■ **Aim of the exercise**
Each entry that follows should be set down precisely, with its pictures removed.

■ **Raw data**
- - - - - - -
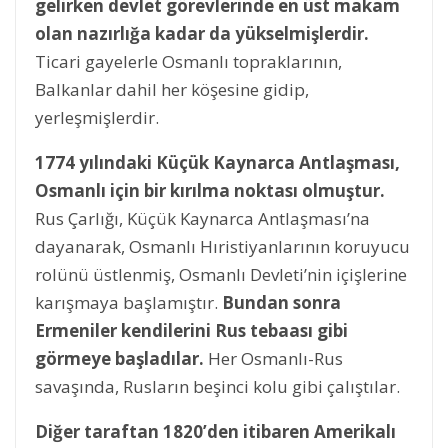
gelirken
devlet görevlerinde en üst makam
olan nazırlığa kadar da yükselmişlerdir.
Ticari gayelerle Osmanlı topraklarının,
Balkanlar dahil her köşesine gidip,
yerleşmişlerdir.
1774 yılındaki Küçük Kaynarca Antlaşması,
Osmanlı için bir kırılma noktası olmuştur.
Rus Çarlığı, Küçük Kaynarca Antlaşması’na
dayanarak, Osmanlı Hıristiyanlarının koruyucu
rolünü üstlenmiş, Osmanlı Devleti’nin içişlerine
karışmaya başlamıştır.
Bundan sonra
Ermeniler kendilerini Rus tebaası gibi
görmeye başladılar.
Her Osmanlı-Rus
savaşında, Rusların beşinci kolu gibi çalıştılar.
Diğer taraftan 1820’den itibaren Amerikalı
- - - - - - -
■ **Your solution**
gelirken
devlet görevlerinde en üst makam
olan nazırlığa kadar da yükselmişlerdir.
Ticari gayelerle Osmanlı topraklarının,
Balkanlar dahil her köşesine gidip,
yerleşmişlerdir.
1774 yılındaki Küçük Kaynarca Antlaşması,
Osmanlı için bir kırılma noktası olmuştur.
Rus Çarlığı, Küçük Kaynarca Antlaşması’na
dayanarak, Osmanlı Hıristiyanlarının koruyucu
rolünü üstlenmiş, Osmanlı Devleti’nin içişlerine
karışmaya başlamıştır.
Bundan sonra
Ermeniler kendilerini Rus tebaası gibi
görmeye başladılar.
Her Osmanlı-Rus
savaşında, Rusların beşinci kolu gibi çalıştılar.
Diğer taraftan 1820’den itibaren Amerikalı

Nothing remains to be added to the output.